In response to the power outages, there has been an epidemic spread of generic, non-branded and low-quality lighting products. These are typically imported from China or other SE Asian countries, usually after misdeclaring the value to avoid paying import duty, and sold by local traders at low cost as a "cash only" transaction with no bill or receipt. Without any warranty and poor quality, these products typically malfunction within a few months, or sometimes even a few days of purchase.
The income of workers in rural India can be as low as a dollar or two dollars a day. Meaning that for the people near the bottom of the pyramid, all but the cheapest products are out of reach, or at least, difficult to purchase. This pushes them into a cycle of low-quality purchase / product-failure / repeat low-quality purchase.
For these consumers, the few hundred rupees needed to purchase a slightly more costly, durable and reliable lighting product , can be an onerous task.
For consumers with limited education and an irregular income, traditional bank finance and even micro-financing options, remain a distant dream. Those with jobs earn typically USD 100 to 150 a month, which is spent on the basic necessities of rent, commute, children's school fees, and food.

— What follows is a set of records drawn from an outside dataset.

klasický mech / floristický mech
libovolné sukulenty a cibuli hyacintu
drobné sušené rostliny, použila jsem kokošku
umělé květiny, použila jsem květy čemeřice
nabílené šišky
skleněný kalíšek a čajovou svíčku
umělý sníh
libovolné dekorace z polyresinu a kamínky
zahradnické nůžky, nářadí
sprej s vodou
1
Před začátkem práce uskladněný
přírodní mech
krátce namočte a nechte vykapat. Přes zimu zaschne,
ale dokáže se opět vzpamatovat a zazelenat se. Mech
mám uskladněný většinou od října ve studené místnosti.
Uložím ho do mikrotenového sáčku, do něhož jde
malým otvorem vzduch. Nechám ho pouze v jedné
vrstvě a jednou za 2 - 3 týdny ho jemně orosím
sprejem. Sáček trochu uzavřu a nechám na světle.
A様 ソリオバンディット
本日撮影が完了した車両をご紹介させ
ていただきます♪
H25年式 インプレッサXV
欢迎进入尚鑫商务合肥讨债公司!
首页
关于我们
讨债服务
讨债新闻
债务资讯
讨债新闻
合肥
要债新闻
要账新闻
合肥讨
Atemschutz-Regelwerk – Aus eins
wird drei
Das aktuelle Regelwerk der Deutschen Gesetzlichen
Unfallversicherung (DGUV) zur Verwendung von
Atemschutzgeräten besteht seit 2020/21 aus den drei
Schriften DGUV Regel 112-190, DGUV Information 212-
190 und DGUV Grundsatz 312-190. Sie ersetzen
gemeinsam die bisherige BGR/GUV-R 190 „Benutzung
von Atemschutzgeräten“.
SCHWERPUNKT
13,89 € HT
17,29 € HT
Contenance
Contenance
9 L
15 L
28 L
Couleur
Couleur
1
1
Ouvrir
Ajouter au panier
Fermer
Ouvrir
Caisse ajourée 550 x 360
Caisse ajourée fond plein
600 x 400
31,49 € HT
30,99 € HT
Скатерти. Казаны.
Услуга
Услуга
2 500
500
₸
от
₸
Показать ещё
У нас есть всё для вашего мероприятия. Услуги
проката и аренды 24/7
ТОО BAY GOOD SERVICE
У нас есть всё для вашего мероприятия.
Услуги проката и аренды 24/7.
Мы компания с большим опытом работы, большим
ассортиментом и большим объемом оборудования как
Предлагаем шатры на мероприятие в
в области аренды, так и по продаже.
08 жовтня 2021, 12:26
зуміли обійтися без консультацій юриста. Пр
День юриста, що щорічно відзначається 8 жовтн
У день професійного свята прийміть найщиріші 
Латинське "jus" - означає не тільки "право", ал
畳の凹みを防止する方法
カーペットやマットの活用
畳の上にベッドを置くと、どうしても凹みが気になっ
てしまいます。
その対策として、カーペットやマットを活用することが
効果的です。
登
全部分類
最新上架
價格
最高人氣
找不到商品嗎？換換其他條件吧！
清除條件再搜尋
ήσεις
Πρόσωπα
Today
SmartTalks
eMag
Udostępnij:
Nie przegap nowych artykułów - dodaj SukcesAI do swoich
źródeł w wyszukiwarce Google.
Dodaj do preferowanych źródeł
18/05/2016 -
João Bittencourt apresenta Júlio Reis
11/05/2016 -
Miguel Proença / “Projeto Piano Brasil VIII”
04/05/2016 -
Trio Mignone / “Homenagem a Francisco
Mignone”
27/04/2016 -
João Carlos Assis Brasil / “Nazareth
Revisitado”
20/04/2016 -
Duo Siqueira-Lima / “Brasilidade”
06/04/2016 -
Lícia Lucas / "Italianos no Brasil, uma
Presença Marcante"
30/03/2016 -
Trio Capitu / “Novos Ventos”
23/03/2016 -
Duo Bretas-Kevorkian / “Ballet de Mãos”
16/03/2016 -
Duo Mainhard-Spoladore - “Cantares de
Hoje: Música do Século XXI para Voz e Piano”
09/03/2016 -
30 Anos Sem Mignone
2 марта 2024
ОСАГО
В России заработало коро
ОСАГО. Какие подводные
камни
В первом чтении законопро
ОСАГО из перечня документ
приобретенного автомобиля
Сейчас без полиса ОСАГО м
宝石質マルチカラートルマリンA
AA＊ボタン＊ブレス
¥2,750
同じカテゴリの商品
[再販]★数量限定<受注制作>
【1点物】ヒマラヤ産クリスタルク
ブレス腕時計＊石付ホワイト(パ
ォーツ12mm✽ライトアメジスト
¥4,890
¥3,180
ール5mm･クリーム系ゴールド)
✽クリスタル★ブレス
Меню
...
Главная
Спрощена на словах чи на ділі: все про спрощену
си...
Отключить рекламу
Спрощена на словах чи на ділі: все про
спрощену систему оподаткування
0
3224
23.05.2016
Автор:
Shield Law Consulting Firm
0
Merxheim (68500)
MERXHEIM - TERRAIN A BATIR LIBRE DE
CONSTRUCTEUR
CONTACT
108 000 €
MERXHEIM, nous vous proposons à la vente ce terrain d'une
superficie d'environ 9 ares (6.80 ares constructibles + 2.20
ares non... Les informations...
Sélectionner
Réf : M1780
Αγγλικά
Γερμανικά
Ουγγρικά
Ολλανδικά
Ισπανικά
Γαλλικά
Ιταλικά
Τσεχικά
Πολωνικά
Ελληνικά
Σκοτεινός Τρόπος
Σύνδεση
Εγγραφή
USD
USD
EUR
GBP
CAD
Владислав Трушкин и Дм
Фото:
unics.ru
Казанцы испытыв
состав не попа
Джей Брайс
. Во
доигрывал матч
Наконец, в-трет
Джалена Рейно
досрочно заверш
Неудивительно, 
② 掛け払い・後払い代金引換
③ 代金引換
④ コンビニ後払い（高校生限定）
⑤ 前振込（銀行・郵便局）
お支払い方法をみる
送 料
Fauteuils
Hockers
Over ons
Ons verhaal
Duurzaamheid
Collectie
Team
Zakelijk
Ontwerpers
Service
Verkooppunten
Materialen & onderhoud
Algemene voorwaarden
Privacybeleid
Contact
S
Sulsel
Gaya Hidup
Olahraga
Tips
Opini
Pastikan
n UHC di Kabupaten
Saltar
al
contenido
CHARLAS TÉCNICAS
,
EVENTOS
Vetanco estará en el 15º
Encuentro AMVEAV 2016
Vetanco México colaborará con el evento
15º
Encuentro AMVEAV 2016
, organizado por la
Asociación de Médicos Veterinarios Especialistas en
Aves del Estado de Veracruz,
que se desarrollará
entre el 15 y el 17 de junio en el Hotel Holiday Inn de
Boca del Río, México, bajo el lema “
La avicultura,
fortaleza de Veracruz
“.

Less than 1% of Indians own a credit card, and hence cannot obtain the benefits of card-based deferred payment.
How then to fund the purchase of a light that can make such a positive impact on day to day life?
Roads in most parts of rural India are inconsistent, at best. A mixture of wide new roads under construction in some places, and damaged or potholed ones in others.
While most logistics companies, such as DHL, UPS, Fedex all offer services in major Indian cities, their deliveries into the interiors of India are limited, or in many cases, non-existent.
Delivering to the last mile in rural India remains a challenge.